During the early nineties, England’s bowling attack was so innocuous that we could only win on green Headingley wickets. Having seen the likes of Neil Foster, Alan Igglesden and Neil Mallender flayed to all corners of Lords and Edgbaston etc, Ted Dexter would make his annual phone call to Yorkshire to beg the Leeds groundsman to water the pitch, leave plenty of grass on it, and perhaps add some artificial green colouring too – who knows – anything to get into the opposition’s heads. It was an act of desperation.
Preparing a green seamer was the only way we could take twenty wickets in those days. If we played the West Indies, Pakistan or India on anything else, the likes of Richie Richardson, Javed Miandad, and Mohammad Azhuruddin would look at Paul Jarvis stretching at the top of his run-up and laugh. They’d then proceed to score double hundreds in just under a session – depending on how effectively Nick Cook kept the run rate down.
The logic was simple: if England prepared flat pitches, the opposition would fill their boots. Meanwhile, the English batsmen would get out cheaply whatever the surface, mainly because they were crap. Anyone remember Kim Barnett?
England’s only hope in those days was to prepare a seamers’ paradise – the kind of surface that turned Ed Giddins into Malcolm Marshall. If the game became a low scoring shoot out, an inspired ton from Graham Gooch might be enough to see England home.
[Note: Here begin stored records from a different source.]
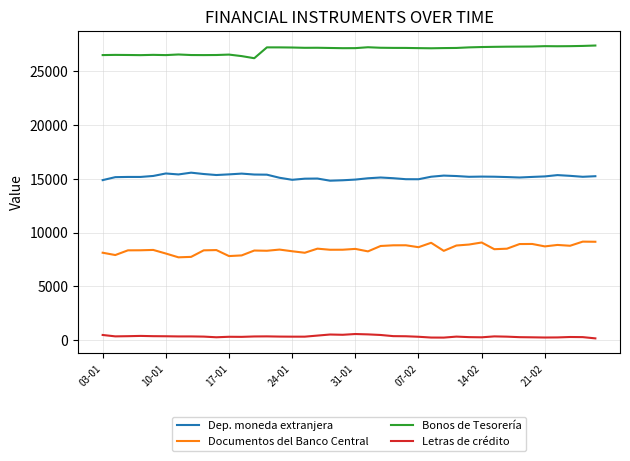

What is the maximum value for Dep. moneda extranjera?

15556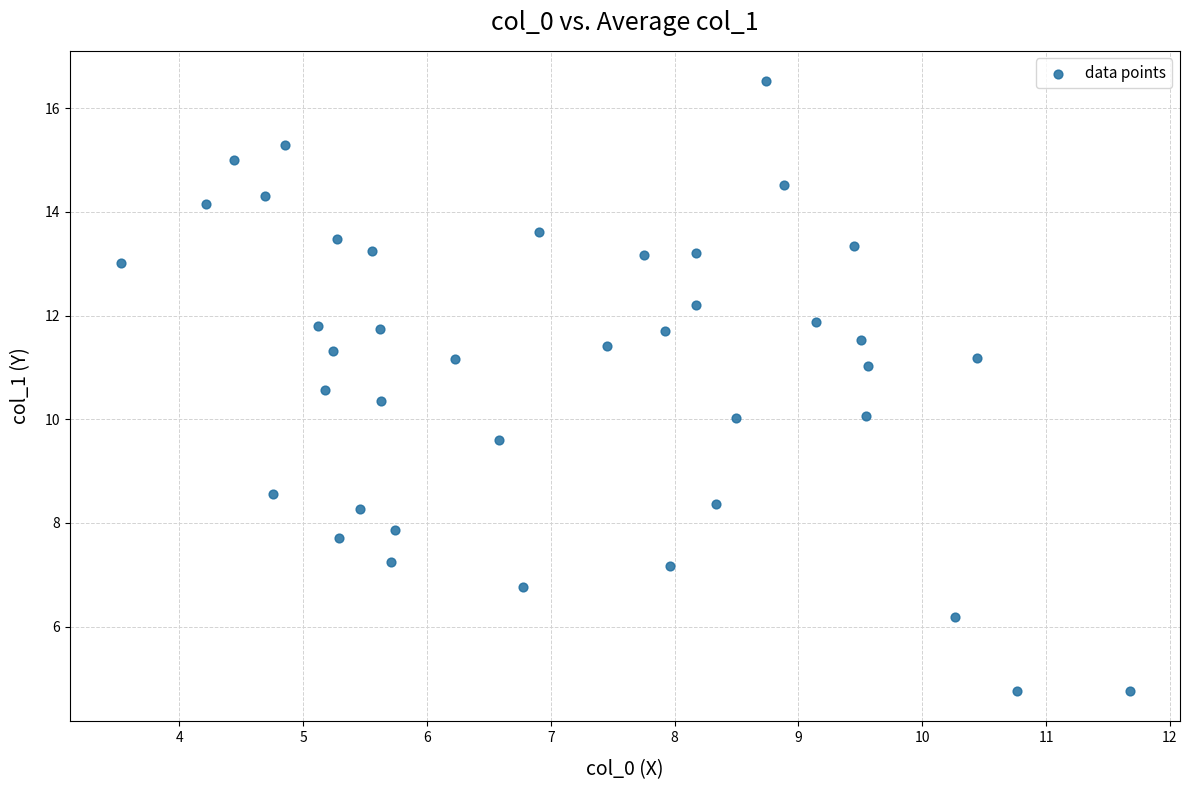

What is the range of Y values (max minus min)?

11.8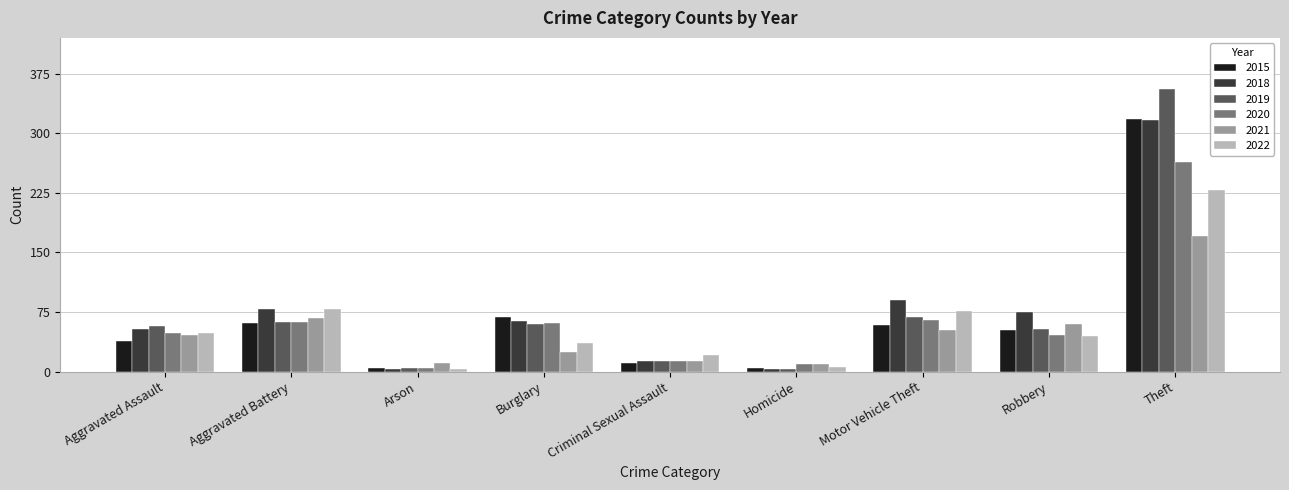

Where is 2015 nearest to the value 161?

Burglary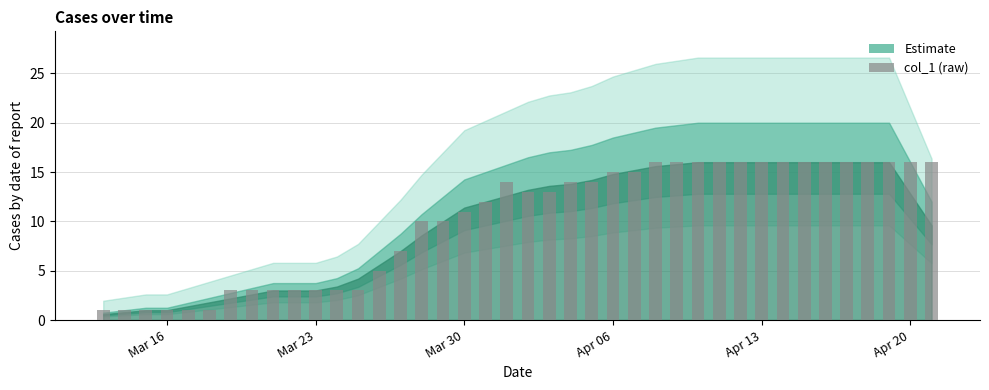

What is the average value?

10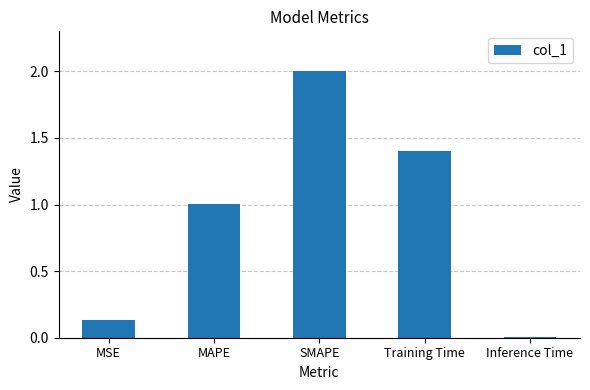

The chart shows a value of 1.0 at MAPE. True or false?

True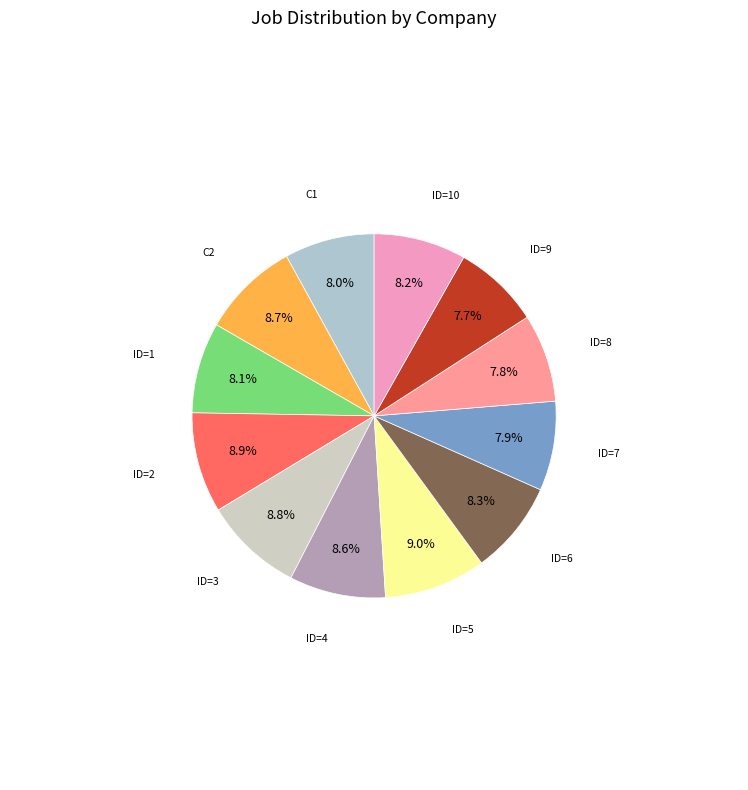

True or false: ID=7 accounts for 8% of the total.

True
Green pitches are prepared for two reasons: A) because the home team realises they’re inferior and want conditions that even things out – a bit like John Fashanu’s Wimbledon hoping for rain, wind and mud before a game against Manchester United, and B) if the opposition don’t have a spinner to speak of. Both these statements applied to England in the early 1990s, and they’re probably true of Australia now.
The Aussies want a green pitch at the MCG because they’re psychologically scarred after the first two tests. They realise they can’t take twenty wickets on flat pitches, and they’re scared of Graeme Swann. It’s quite pathetic really – and simply demonstrates how much their team has declined since the retirement of Warne and McGrath.
Is it really that much of an exaggeration to say that this Australian side is like the English teams of the dark ages? I think not. Their batting is flawed and reliant on one or two individuals – for Graham Gooch read Mike Hussey – and Xavier Doherty was probably worse than Eddie Hemmings and Min Patel combined.
What’s more, I reckon Australia’s plan to prepare a green top at Melbourne will fail – mainly because their logic is flawed. Conditions in Perth are unique. Most test teams struggle at the WACA. It’s a surface like no other. Whatever the curator at the MCG prepares, it will not play like the wicket in the third test.
Finally – and this seems to have escaped the Aussie selectors and media alike – why do they think a green pitch will necessarily suit the home team? England are used to seaming pitches. Every cricketer in England plays half the season on green wickets because our season starts in early April and ends in late September. When do the Australian players get to play in such conditions? Hardly ever.
If the fourth test is played on a seamer-friendly surface, the England boys will feel right at home. And who is probably the best bowler in the world at exploiting such pitches? Jimmy Anderson, that’s who. If England win on an MCG pitch that resembles the Riverside in May, the Aussies will look stupider than Mitchell Johnson’s tattoos. They’ll probably bowl too short.